Par voie de conséquence, ces centres demeurent des coquilles vides qui coûtent très cher au
contribuable.
Les maires par ces actions inutiles souhaitent avant tout obtenir les faveurs de leurs
administrés pour s’assurer une réélection.
Des dérapages sont souvent constatés du fait d’actions pas très honnêtes de la part de ces
édiles qui attirent certains praticiens exerçant dans des bourgs de proximité en leur
proposant des conditions de travail très attractives.
Dans certains cas même certains maires expriment la volonté d’avoir un médecin dans leur
commune de moins de 1000 habitants, cela alors qu’à quelques kilomètres de là des
généralistes officient et peuvent consulter les patients du village situé à proximité.

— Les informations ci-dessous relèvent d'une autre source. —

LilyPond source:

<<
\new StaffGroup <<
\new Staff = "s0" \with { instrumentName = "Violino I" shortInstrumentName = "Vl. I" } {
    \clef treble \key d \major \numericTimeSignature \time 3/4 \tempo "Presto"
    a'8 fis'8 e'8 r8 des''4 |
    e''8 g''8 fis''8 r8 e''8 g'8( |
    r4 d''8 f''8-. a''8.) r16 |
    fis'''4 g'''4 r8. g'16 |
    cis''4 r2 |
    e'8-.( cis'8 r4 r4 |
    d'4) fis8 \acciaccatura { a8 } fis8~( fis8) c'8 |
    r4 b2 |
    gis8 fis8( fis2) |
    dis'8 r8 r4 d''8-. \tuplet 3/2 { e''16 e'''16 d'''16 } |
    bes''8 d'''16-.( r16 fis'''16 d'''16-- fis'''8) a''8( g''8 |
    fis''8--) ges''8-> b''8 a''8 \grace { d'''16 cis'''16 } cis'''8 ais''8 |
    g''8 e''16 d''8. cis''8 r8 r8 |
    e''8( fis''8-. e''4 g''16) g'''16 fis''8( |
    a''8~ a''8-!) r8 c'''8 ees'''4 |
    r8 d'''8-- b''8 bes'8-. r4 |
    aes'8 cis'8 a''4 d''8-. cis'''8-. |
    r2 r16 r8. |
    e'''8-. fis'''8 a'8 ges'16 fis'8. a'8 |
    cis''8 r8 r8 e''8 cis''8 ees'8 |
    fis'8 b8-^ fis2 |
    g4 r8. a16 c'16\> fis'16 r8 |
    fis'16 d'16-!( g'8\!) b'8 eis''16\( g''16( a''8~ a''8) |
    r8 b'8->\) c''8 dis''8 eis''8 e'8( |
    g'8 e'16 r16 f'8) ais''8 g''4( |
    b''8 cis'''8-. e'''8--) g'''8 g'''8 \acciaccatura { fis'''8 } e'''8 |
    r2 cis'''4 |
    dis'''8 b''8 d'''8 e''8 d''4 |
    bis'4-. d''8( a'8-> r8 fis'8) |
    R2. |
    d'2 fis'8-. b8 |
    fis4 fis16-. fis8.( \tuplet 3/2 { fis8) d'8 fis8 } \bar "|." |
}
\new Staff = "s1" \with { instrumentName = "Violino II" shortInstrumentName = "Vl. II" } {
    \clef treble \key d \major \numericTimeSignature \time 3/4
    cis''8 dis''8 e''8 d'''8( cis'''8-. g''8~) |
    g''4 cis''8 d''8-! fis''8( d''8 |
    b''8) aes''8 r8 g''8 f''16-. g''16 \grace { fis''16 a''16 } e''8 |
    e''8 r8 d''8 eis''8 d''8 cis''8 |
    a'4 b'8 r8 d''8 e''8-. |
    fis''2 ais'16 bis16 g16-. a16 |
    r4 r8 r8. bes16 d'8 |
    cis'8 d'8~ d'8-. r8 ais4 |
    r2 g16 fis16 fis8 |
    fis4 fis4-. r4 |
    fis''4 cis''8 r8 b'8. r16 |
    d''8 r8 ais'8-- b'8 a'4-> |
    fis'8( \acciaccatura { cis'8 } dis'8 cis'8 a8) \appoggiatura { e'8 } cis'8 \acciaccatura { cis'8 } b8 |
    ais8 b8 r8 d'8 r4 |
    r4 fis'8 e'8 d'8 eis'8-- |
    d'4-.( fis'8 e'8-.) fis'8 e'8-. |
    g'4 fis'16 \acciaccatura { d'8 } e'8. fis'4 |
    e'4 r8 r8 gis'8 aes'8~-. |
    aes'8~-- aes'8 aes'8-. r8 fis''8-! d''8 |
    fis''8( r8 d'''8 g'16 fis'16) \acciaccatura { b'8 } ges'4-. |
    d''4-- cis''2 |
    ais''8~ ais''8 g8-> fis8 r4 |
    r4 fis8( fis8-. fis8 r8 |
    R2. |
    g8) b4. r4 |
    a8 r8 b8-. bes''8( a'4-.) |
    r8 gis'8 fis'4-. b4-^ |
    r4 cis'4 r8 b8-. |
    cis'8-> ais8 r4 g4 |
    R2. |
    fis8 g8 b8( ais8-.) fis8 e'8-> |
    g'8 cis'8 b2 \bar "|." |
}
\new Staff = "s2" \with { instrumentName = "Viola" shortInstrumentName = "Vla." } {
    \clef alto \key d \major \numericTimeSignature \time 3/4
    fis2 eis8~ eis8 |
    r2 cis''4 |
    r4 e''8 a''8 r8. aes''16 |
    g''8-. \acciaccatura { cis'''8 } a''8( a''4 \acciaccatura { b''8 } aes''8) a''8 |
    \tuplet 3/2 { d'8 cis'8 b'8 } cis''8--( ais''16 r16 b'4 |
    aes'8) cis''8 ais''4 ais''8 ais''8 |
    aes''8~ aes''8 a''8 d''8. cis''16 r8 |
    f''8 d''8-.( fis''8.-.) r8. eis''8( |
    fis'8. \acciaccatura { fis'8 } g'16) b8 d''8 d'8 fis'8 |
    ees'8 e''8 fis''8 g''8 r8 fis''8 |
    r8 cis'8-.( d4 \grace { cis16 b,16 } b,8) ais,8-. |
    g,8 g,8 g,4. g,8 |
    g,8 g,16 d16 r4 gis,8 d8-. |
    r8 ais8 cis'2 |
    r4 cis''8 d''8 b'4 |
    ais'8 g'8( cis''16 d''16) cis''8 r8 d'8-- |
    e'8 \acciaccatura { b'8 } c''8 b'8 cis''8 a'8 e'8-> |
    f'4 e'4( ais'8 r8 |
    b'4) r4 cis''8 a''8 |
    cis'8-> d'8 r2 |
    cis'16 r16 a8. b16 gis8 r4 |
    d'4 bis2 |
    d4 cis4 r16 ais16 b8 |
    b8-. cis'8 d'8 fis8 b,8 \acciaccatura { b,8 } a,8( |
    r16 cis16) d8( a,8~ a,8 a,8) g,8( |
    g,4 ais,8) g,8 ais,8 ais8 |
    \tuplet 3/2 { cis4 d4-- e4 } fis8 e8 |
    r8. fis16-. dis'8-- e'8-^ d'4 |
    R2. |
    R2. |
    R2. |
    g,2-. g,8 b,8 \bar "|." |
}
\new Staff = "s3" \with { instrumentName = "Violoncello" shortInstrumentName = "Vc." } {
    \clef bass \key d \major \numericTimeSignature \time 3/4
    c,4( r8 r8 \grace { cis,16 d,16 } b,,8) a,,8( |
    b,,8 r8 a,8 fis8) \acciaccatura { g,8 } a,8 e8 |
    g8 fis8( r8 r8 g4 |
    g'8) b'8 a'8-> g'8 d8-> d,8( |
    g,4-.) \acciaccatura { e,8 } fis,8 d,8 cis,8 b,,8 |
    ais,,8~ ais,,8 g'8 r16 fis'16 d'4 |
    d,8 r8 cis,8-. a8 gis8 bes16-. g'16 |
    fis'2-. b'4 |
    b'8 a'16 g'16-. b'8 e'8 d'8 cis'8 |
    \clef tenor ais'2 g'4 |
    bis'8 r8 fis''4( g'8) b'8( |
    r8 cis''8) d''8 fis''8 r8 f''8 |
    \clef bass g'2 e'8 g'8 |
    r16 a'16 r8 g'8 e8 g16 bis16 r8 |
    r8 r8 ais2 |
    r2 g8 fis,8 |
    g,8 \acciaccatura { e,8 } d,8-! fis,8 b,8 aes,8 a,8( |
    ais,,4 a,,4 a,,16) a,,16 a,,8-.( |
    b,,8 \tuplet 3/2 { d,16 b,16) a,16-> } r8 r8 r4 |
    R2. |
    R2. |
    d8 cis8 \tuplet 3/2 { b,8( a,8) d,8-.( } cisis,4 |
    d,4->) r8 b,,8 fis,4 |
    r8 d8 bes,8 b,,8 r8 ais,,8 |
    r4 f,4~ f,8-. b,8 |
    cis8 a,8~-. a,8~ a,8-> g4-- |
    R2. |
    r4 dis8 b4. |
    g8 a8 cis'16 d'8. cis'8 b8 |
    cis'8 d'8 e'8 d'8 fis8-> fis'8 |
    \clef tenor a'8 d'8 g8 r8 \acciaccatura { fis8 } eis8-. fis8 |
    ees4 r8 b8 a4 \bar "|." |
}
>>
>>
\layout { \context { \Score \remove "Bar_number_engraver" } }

Parallèlement certaines municipalités n’ont pas de scrupules à demander à des sociétés
privées (elles sont gourmandes en ce qui concerne leur rémunération) de leur trouver des
médecins.
Parfois les médias (ils sont souvent alertés par ces sociétés qui surfent sur le malaise favorisé
par la pénurie de professionnels) pour « informer » la population d’un refus d’installation
par l’Ordre des Médecins.
Jamais n’est mis en évidence dans ces discours très culpabilisants le fait que ces soignants
n’ont pas les diplômes requis, ou ont une compétence dans un domaine qui ne correspond
pas à la médecine générale.

Compte tenu de ces comportements, très répréhensibles pour certains, il est possible que
les zones à définir pour revitaliser ces zones dépourvues en médecins soient quelque peu
définies suivant des règles exemptes de critiques.
Nous voyons que les élus actuellement ne renvoient pas une image très
positive pour un certain nombre d’entre eux.
De ce fait nous pouvons aisément comprendre qu’ils n’ont aucun scrupule à user de leur
pouvoir pour que leurs attentes soient assouvies.
Alors qu’actuellement de nombreuses situations exaspèrent le peuple français du fait d’une
inertie des pouvoirs publics, mais aussi d’une importante démagogie, il semble impératif de
moraliser la vie politique.
Nous ne devons pas oublier que nos députés doivent avant tout nous montrer l’exemple, et
être les dignes représentants de notre démocratie.
A cette fin ils doivent prendre en compte une donnée qu’ils oublient volontairement : les
libéraux sont la pierre angulaire de notre système de soins, et il est nécessaire avant de les
mettre au pas d’écouter leurs revendications, et leurs idées concernant une situation qu’ils
ont volontairement provoquée.
« Un homme d’Etat est celui qui pense aux générations futures, et un homme politique est
celui qui pense aux prochaines élections » Abraham Lincoln.